Print every line of text in the records below word for word, leaving out the pictures.

**DATA LINES**
==*==
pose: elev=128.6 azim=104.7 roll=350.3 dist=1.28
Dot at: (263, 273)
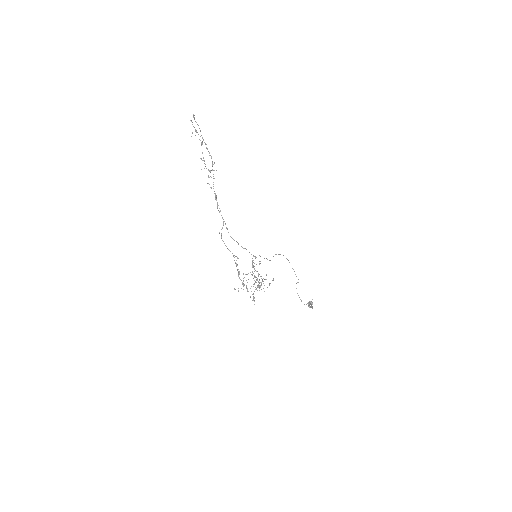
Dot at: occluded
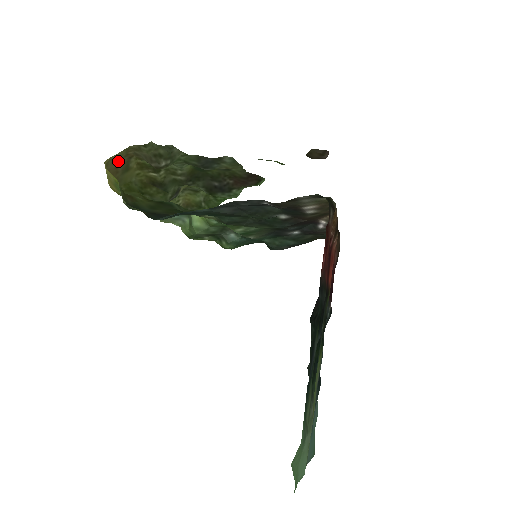
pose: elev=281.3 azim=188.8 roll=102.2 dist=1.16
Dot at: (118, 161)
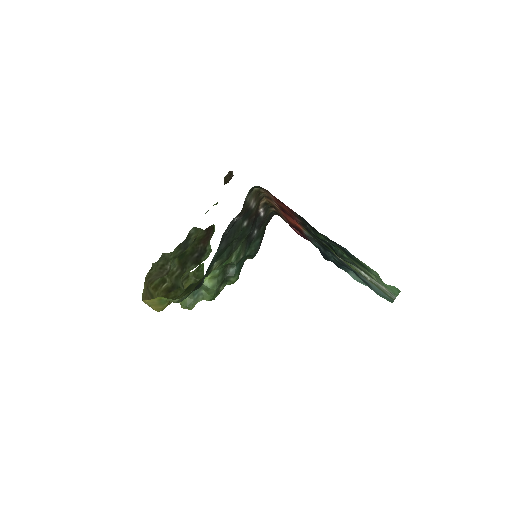
Dot at: (146, 294)
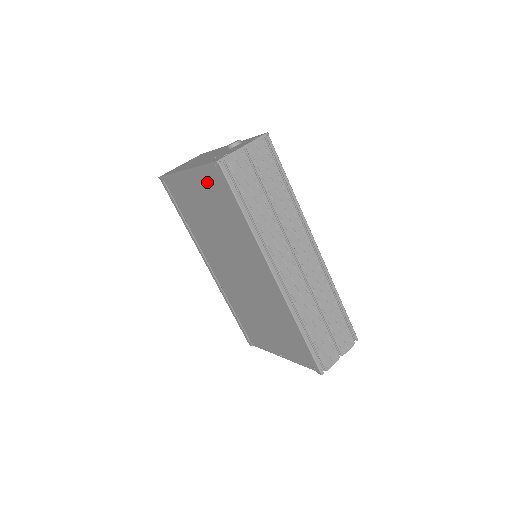
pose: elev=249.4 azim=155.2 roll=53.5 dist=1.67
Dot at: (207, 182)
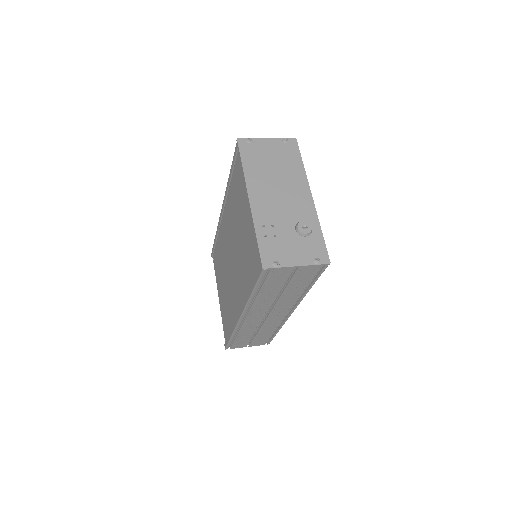
Dot at: (253, 237)
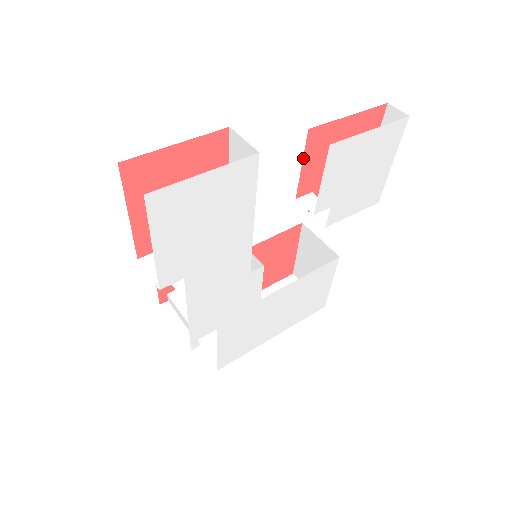
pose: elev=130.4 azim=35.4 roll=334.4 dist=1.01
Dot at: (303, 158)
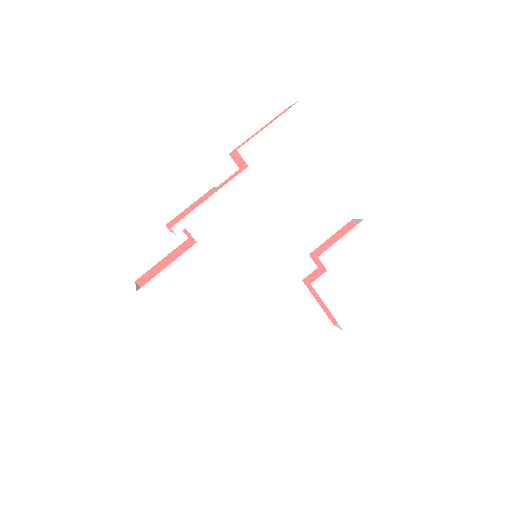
==*==
**WRITTEN SOLUTION**
pose: elev=128.6 azim=104.7 roll=350.3 dist=1.28
Dot at: (263, 273)
Dot at: occluded
pose: elev=281.3 azim=188.8 roll=102.2 dist=1.16
Dot at: (118, 161)
Dot at: (146, 294)
pose: elev=249.4 azim=155.2 roll=53.5 dist=1.67
Dot at: (207, 182)
Dot at: (253, 237)
pose: elev=130.4 azim=35.4 roll=334.4 dist=1.01
Dot at: (303, 158)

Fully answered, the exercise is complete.